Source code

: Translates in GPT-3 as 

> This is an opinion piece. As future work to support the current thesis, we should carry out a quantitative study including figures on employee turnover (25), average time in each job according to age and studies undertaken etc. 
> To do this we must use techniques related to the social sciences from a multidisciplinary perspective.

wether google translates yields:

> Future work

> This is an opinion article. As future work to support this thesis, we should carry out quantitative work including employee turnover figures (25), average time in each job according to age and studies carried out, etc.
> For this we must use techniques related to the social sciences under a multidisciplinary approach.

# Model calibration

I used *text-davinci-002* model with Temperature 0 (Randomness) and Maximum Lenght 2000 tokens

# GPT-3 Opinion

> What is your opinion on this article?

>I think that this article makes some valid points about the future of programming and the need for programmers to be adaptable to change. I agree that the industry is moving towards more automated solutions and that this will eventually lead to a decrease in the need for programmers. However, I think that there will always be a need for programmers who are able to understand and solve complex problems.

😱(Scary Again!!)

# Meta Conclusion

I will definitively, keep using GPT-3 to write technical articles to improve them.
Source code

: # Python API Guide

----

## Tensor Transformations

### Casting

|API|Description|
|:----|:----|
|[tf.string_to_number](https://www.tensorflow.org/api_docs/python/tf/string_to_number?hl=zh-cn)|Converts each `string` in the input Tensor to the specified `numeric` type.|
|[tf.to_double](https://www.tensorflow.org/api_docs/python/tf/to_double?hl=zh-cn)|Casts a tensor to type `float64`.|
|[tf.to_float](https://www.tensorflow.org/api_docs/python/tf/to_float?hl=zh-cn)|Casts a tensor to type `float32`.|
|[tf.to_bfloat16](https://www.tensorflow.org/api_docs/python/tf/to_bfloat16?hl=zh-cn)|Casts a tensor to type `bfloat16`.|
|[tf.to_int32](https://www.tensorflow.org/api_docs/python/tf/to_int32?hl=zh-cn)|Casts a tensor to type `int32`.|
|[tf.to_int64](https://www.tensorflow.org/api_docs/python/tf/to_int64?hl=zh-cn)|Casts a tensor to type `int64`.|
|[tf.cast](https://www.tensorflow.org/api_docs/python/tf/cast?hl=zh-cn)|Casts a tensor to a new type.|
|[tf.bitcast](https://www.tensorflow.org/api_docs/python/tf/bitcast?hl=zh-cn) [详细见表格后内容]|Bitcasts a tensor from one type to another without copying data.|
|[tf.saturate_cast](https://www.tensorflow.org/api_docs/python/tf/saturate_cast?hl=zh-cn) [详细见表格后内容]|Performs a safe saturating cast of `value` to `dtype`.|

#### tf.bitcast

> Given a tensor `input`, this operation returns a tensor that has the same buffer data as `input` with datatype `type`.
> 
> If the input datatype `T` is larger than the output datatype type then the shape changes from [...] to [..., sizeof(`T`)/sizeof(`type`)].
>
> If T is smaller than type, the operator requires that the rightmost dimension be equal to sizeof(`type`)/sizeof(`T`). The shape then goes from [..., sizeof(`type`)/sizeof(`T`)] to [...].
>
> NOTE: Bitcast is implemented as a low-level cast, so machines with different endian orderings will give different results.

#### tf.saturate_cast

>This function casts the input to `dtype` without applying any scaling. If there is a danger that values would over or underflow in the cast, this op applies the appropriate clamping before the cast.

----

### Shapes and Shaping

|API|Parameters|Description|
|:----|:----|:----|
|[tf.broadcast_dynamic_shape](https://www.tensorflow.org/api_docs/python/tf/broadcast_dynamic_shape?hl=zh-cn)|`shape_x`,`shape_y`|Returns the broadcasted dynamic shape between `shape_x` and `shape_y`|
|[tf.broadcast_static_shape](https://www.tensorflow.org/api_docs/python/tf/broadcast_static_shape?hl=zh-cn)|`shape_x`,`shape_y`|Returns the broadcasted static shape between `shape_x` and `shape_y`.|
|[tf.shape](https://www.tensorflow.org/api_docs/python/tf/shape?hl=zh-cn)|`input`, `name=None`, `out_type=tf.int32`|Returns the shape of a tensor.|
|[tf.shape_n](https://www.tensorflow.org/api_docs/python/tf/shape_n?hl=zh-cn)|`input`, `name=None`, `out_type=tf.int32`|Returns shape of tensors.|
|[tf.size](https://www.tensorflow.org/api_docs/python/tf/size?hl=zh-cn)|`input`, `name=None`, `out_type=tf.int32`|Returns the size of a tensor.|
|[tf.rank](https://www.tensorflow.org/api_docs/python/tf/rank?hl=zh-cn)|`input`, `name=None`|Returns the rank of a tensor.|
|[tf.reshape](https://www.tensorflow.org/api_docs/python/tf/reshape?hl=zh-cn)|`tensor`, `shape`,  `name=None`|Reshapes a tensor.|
○ ○ ○ ○ ○ ○ ○
Brief:
Could you restate, word for word, the lines above from the one with "shape of tensors.|" to the one with "size of a tensor.|", both included?

Finished task:
|[tf.shape_n](https://www.tensorflow.org/api_docs/python/tf/shape_n?hl=zh-cn)|`input`, `name=None`, `out_type=tf.int32`|Returns shape of tensors.|
|[tf.size](https://www.tensorflow.org/api_docs/python/tf/size?hl=zh-cn)|`input`, `name=None`, `out_type=tf.int32`|Returns the size of a tensor.|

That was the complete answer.